Friday, 10 September 2010

The killing fields of Cambodia



The main reason why i came to Phnom Penh was to get a Laos visa, as it is not possible to get it at the border crossing that i will be passing through.  While here i thought i should do some touristy thing, and i really want to understand this country a bit more.  From what i can see on the surface there is a lot of poverty, there are a lot of orphanages, and there is a lot of foreign interest here, trying to help out in some way.

I don’t enjoy learning history from history books – that was proved when i got 17% for one of my history exams, so i knew nothing about Cambodias past. Slowly i started hearing about the Khmer Rouge, and when i visited the Toul Sleng Museum here in Phnom Penh, the reality of what happened struck me.

                                                 
From what i can gather, a group of people, led by Pol Pot, decided that they knew what was best for everyone else in the country, and subsequently enforced their beliefs on others making them work the land like slaves.   They destroyed so much of what had been important in the country prior to their take over – that includes temples and statues of buddhas, banks etc. There were about 20 000 people who did not survive their period of ruling, and they were tortured and murdered, and that included men, women and children.
The museum (Toul Sleng) used to be an old school which Pol Pot converted to a detention and torture centre.  On the walls of the torture rooms are a single picture of one of the victims and the only other objects in the room are the bed and shackles where the people were tortured. The detention cells were tiny and some of them did not even have a window.  In another section of the museum they have rooms full of photos of the victims – men, women and children.  Looking into their eyes in the photo just brought me to tears – just being aware of the suffering that they endured.
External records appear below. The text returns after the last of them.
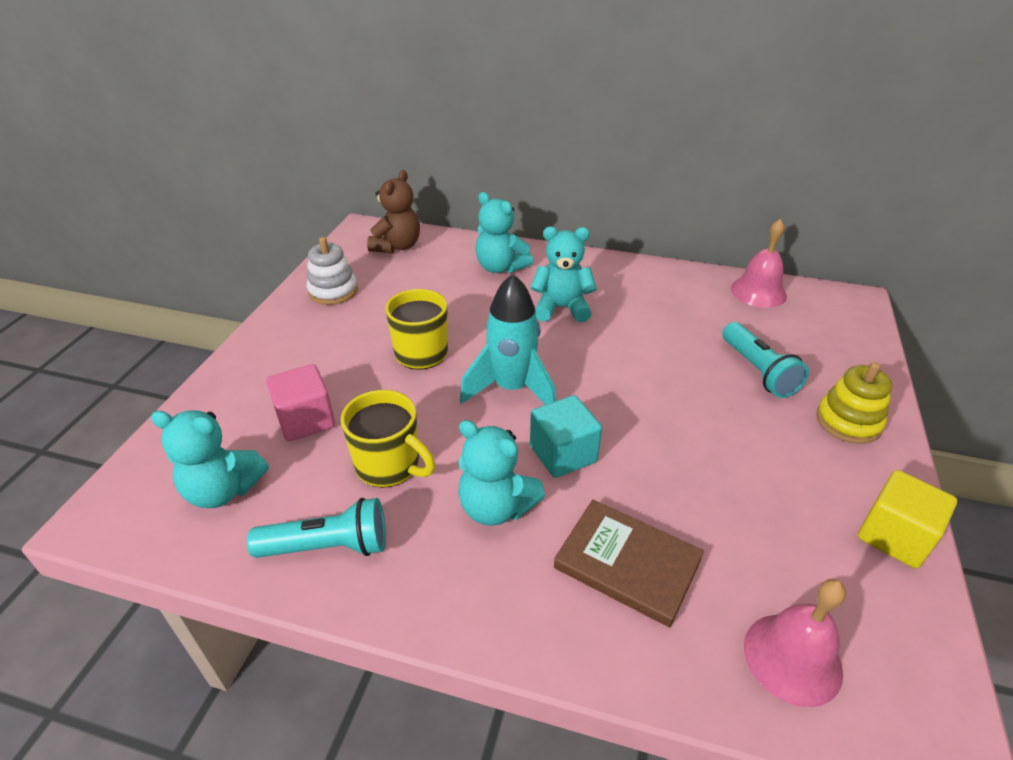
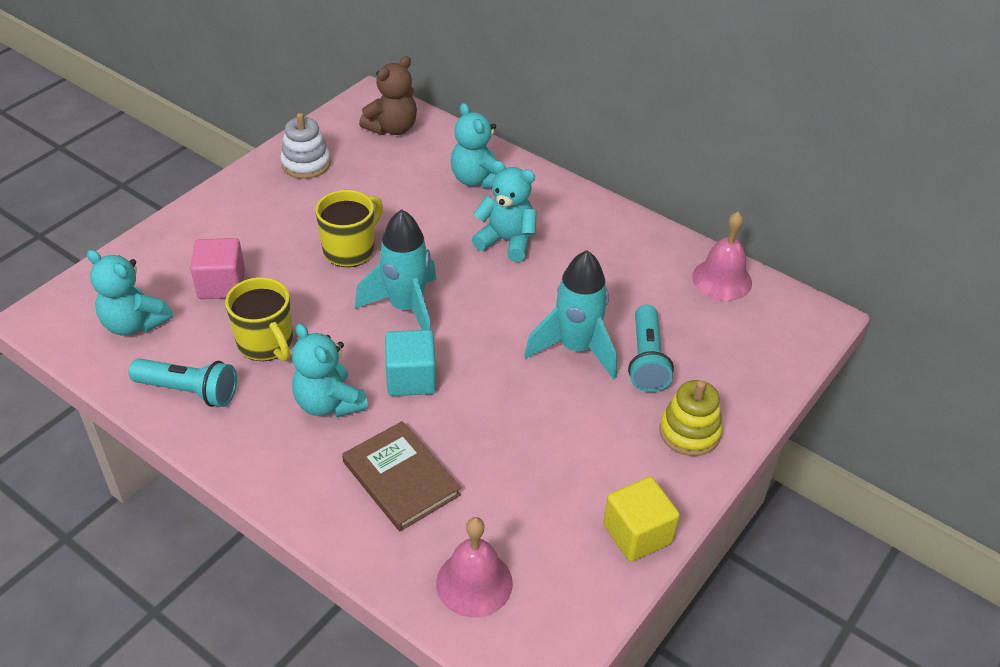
camera: 20 degrees right, 5 degrees up
none -> turquoise rocket [524,250,617,380]

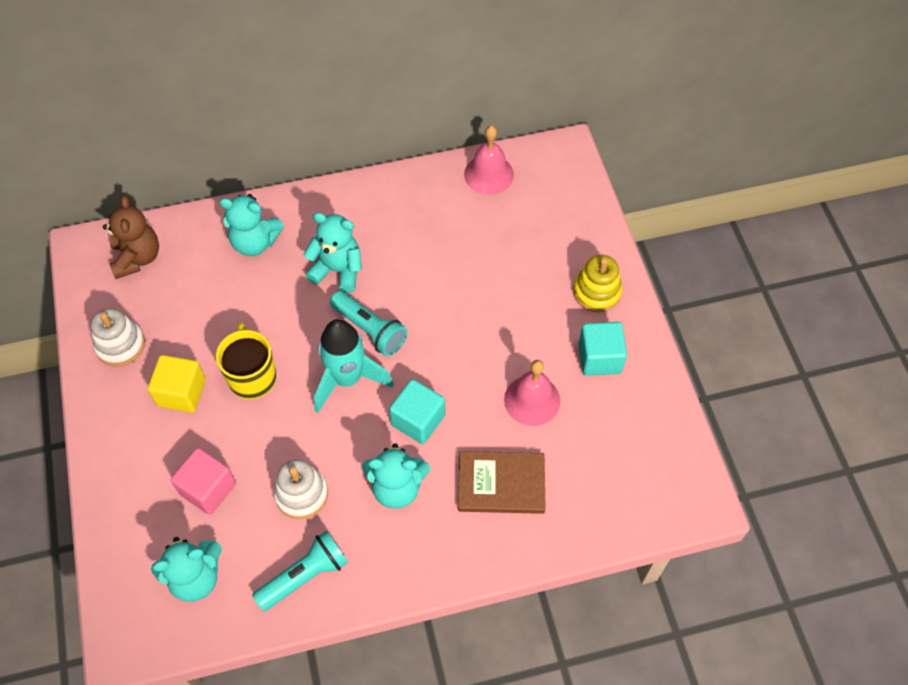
camera: 50 degrees left, 15 degrees up
yellow mug [225,277,293,361] -> white stacking toy [274,460,328,519]
pink bell [436,517,513,617] -> pink bell moved to [504,360,560,426]
turquoise teddy bear [472,161,536,262] -> turquoise teddy bear turned 45 degrees clockwise [303,212,362,293]
turquoise rocket [524,250,617,380] -> none
yellow cube [603,477,680,562] -> yellow cube moved to [148,355,206,413]
turquoise flashlight [628,305,674,392] -> turquoise flashlight moved to [330,291,408,356]
none -> turquoise cube [578,322,627,376]

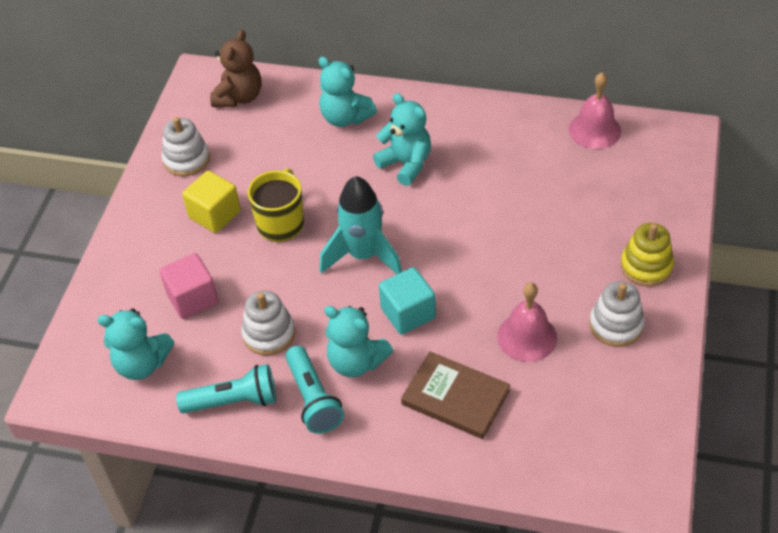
camera: 30 degrees right, 10 degrees down
turquoise flashlight [330,291,408,356] -> turquoise flashlight moved to [285,346,344,434]
turquoise cube [578,322,627,376] -> white stacking toy [589,281,645,347]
 I then visited the Killing Fields, which is where those who weren’t killed at Toul Sleng were taken to be executed.  During an excavation there they discovered about 9000 corpses, and so they have built a huge stupa to house the bones of all those that were executed, and these are on display so that people can know the atrocities that happened.  You also walk around the pits that were used to bury the corpses.  There are still pieces of cloth and some bone fragments lying around the area, which makes it all seem a lot closer.  When i think of WWII it seems very distant for me, as i was not alive during that time, but this happened during my lifetime.  I was born in 1975, and that is when it all started – so to think that such atrocities existed not so long ago is quite scary... could there possibly still be people who think in the same was as Pol Pot did? Could something like this happen again in the future?